One effort that came out of this collaboration was a project in transfusion medicine, funded by the UCSF-Stanford Center of Excellence in Regulatory Science and Innovation (CERSI). We had a UCSF resident surgeon work with bioengineers in our lab to investigate whether we could deactivate or remove viruses and bacteria in blood before it’s given to the recipient. That technology leverages the same core silicon membrane filter technology we developed for use in the bioartificial kidney. 

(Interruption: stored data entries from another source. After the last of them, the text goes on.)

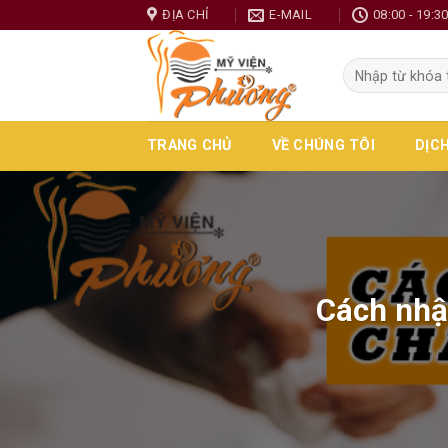
Skip
ĐỊA CHỈ
E-MAIL
08:00 - 19:3
to
content
TRANG CHỦ
VỀ CHÚNG TÔI
DỊC
Cách nhậ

Another spinoff from The Kidney Project and the pediatric specialists at UCSF uses this same filter technology for Extra Corporeal Membrane Oxygenation (ECMO). During the pandemic, many patients with severe respiratory distress were put on ventilators, which often led to serious complications. ECMO, which filters blood and pushes oxygen into it like a lung, was a more efficacious treatment, though a complicated alternative.  

A clinical fellow in my lab saw an opportunity to simplify ECMO for a vulnerable population: pre-term babies with underdeveloped lungs. Crucially, we had demonstrated for the artificial kidney application that no blood thinners are needed, and this feature would be a major advantage for ECMO. This work has led to two grants to advance the development of the membrane oxygenator for neonatal applications, and ultimately, an “artificial placenta.” 

Q: Your lab has also explored an artificial pancreas. How did that project come about?

That idea also grew out of The Kidney Project. During our animal studies, a surgical colleague suggested that the same filter technology for the artificial kidney could be adapted to protect insulin-producing cells. Diabetes is the leading cause of kidney failure, so there’s a natural connection between the two diseases. It made sense to ask whether we could design a bioartificial pancreas to deliver insulin, without the need for daily injections or immunosuppression.  

Over the past few years, we collaborated with colleagues all across UCSF: bioengineering colleagues within the School of Pharmacy, stem cell experts from the Broad Center of Regeneration Medicine and Stem Cell Research, transplant immunologists and surgeons in the UCSF Division of Transplant Surgery, and beta cell experts in the Diabetes Center at UCSF. With funding from the Juvenile Diabetes Research Foundation and the California Institute of Regenerative Medicine, as well as a grant from the National Institutes of Health, we advanced the work from an abstract concept to working prototypes that successfully treated diabetes in pigs.  

Q: Why is collaboration so important to your lab?

What I do is translational bioengineering, and, by its very nature, it has to be a team effort. Here at UCSF, both in the School of Pharmacy and beyond, I’m fortunate to have some of the brightest and hardest-working colleagues all focused on our mission of advancing health. There are tremendous discoveries coming out of basic science labs, and clinicians are at the forefront of treating a wide range of disease conditions. I feel privileged that I can find opportunities to bring my engineering toolkit to connect the discoveries with clinical needs.